After test start some time,if I need to see the continuously
data from DAQ module,so I send a “give me the real data” request to GenNet-server ,is the the GenNet-server capable to continuously send the measurement data with the messages back to the GenNet-client?I tried add with a Help Loop to repeat this ‘do something with result’ state,but it not work,I must have something misunderstand in your code somewhere.
Please bare with my poor understanding and explanation.
Teddy, I am not sure I understand your architecture yet. Do you want to acquire data from multiple DAQ modules and collect it in one place? Or do you want to use the data from one DAQ module in various places?
“after GenNet-server received configuration data from GenNet-client, then the DAQ module received the configuration data and start acquire”
Is the DAQ module actually (using) a GenNet client?
Joerg,
I want to acquire data from multiple DAQ modules and collect it in one place. I think the DAQ modules are GenNet-clients, because DAQ modules need to send the measurement data to the GenNet-server if the server want. In the sever side, I need listen the data from individual DAQ modules.

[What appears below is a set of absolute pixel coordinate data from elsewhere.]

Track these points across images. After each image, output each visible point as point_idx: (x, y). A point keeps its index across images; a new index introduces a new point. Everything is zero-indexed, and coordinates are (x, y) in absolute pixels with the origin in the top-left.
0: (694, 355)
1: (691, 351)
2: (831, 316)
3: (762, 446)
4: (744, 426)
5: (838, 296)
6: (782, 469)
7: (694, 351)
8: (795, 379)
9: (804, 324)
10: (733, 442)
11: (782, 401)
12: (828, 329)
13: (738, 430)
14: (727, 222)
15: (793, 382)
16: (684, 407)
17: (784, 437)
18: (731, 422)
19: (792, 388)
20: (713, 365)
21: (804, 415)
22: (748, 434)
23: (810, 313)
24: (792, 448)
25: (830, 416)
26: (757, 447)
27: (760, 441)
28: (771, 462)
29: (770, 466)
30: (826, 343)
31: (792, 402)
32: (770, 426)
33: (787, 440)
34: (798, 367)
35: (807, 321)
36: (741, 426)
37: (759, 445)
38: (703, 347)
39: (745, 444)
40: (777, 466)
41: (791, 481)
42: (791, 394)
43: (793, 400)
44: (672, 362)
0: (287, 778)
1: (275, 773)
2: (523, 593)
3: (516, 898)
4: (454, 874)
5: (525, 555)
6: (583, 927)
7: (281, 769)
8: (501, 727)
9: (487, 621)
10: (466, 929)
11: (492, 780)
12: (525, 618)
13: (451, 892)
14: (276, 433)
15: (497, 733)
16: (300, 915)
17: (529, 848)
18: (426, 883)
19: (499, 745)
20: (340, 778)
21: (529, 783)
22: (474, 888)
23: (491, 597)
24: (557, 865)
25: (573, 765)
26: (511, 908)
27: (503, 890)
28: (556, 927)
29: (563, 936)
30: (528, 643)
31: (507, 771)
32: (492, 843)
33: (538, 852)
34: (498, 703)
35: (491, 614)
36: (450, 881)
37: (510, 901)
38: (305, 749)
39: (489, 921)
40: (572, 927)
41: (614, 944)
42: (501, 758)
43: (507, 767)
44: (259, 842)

I am sorry I made this confused in last two comments.
I’m afraid that there is no other way with our GenNet modules than to just send all data, message after message. The “collector” has no way of telling the DAQ modules to start or stop sending data. The DAQ modules need to send all data and leave it to the collector to decide wether to display or discard it. Technically, you would create a request, similar to how you send the “give me my configuration data” (which then returns the config data to the DAQ module in the reply). Anyhow, that should work just fine right out of the box.
You could also create a separate, proprietary channel (TCP or UDP) with the LabVIEW networking primitives. You’d use the GenNet mechanism for control messages, but stream the actual data over a separate and different network connection.
Excellent work!
Hi Joerg, this module looks really nice!
Thanks a lot for sharing it, I’ll be playing around with it.
Hey Antoine, great to hear that you’re looking into it. I hope you can make it work for your use-case.